Das Spannungsverhältnis von überlieferten Arzneien und der modernen Medizin
Immer noch werden Heilkräuter erfolgreich eingesetzt um viele Krankheiten zu behandeln und heilen, für die es in der Schulmedizin noch keine Heilung gibt (1). Diese Erfolge werden jedoch häufig als Argumente für die pauschale Ablehnung der modernen Medizin und für die unreflektierte Anwendung von tradierten Arzneien verwendet. Das ist im höchsten Maße beunruhigend. Der Schaden, der durch den Missbrauch von Heilpflanzen entsteht, ist groß. Ein großes Geschäft für Scharlatane und Wunderheiler.
Die wissenschaftliche Methode mit ihren zentralen Konzepten wie der Hypothese, dem Experiment, das erstere zu widerlegen, dem Peer-Review und der genauen Vorgabe wie klinische Studien durchgeführt werden sollen, ist eine Pflichtkür.
Wie man jedoch zu Hypothesen gelangt, darüber schweigt die Erkenntnistheorie. Wenn man in die Geschichte der Wissenschaft schaut, waren es oft zufällige Beobachtungen und geniale Intuition der Wissenschaftler, welche die entscheidende Idee lieferte. Genau darin liegt jedoch auch die Bedeutung der Heilkräuterlehre. Sie kann als eine unerschöpfliche Quelle von Beobachtungen für die Generierung von Hypothesen betrachtet werden. Die Überprüfung ebendieser muss jedoch auf Basis von Experimenten und Studien erfolgen.

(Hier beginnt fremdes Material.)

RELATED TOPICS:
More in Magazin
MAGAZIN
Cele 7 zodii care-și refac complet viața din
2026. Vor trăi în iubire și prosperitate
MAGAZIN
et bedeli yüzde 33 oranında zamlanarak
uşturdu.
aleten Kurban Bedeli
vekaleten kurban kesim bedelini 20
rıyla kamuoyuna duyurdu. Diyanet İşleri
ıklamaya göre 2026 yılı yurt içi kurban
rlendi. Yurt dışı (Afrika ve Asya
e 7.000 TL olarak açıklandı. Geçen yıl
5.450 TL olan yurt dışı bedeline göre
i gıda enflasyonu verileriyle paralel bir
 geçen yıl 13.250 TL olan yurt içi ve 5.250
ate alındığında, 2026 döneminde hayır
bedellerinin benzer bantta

Der Begriff Alternativmedizin ist problematisch, da dies eine Unvereinbarkeit zur modernen Medizin zum Ausdruck bringt. Ein Substitut und kein Komplement. Sie kann jedoch eine Ergänzung darstellen. Ich betrachte daher Heilpflanzen als komplementäre Methoden, welche sehr erfolgreich jede medizinische Therapie begleiten kann.

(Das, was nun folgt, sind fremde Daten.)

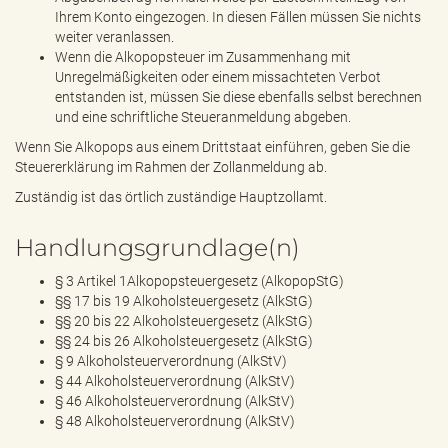
Ihrem Konto eingezogen. In diesen Fällen müssen Sie nichts
weiter veranlassen.
Wenn die Alkopopsteuer im Zusammenhang mit
Unregelmäßigkeiten oder einem missachteten Verbot
entstanden ist, müssen Sie diese ebenfalls selbst berechnen
und eine schriftliche Steueranmeldung abgeben.
Wenn Sie Alkopops aus einem Drittstaat einführen, geben Sie die
Steuererklärung im Rahmen der Zollanmeldung ab.
Zuständig ist das örtlich zuständige Hauptzollamt.
Handlungsgrundlage(n)
§ 3 Artikel 1Alkopopsteuergesetz (AlkopopStG)
§§ 17 bis 19 Alkoholsteuergesetz (AlkStG)
§§ 20 bis 22 Alkoholsteuergesetz (AlkStG)
§§ 24 bis 26 Alkoholsteuergesetz (AlkStG)
§ 9 Alkoholsteuerverordnung (AlkStV)
§ 44 Alkoholsteuerverordnung (AlkStV)
§ 46 Alkoholsteuerverordnung (AlkStV)
§ 48 Alkoholsteuerverordnung (AlkStV)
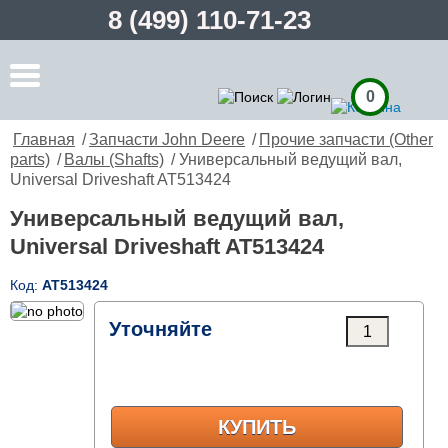
8 (499) 110-71-23
0
Главная
/
Запчасти John Deere
/
Прочие запчасти (Other
parts)
/
Валы (Shafts)
/ Универсальный ведущий вал,
Universal Driveshaft AT513424
Универсальный ведущий вал,
Universal Driveshaft AT513424
Код:
AT513424
Уточняйте
КУПИТЬ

Das Ziel meiner Bemühungen ist es, eine Brücke zwischen diesen beiden nur scheinbar unvereinbaren Ansätzen zu bauen und den Dialog zwischen zwei sich ergänzender Disziplinen zu fördern.
Zitate:
- Natural Products for Drug Discovery in the 21st Century: Innovations for Novel Drug Discovery. Thomford N.E. et al (2018) International Journal of Molecular Sciences 19:1578
- The first 3500 years of aspirin history from its roots – A concise summary. Montinari M.R. et al (2019) Vascular Pharmacology 113:1-8
- „Inhibition of prostaglandin synthesis as a mechanism of action for aspirin-like drugs”. John R Vane. 1971. Nature (New Biol) volume 231 – page 232.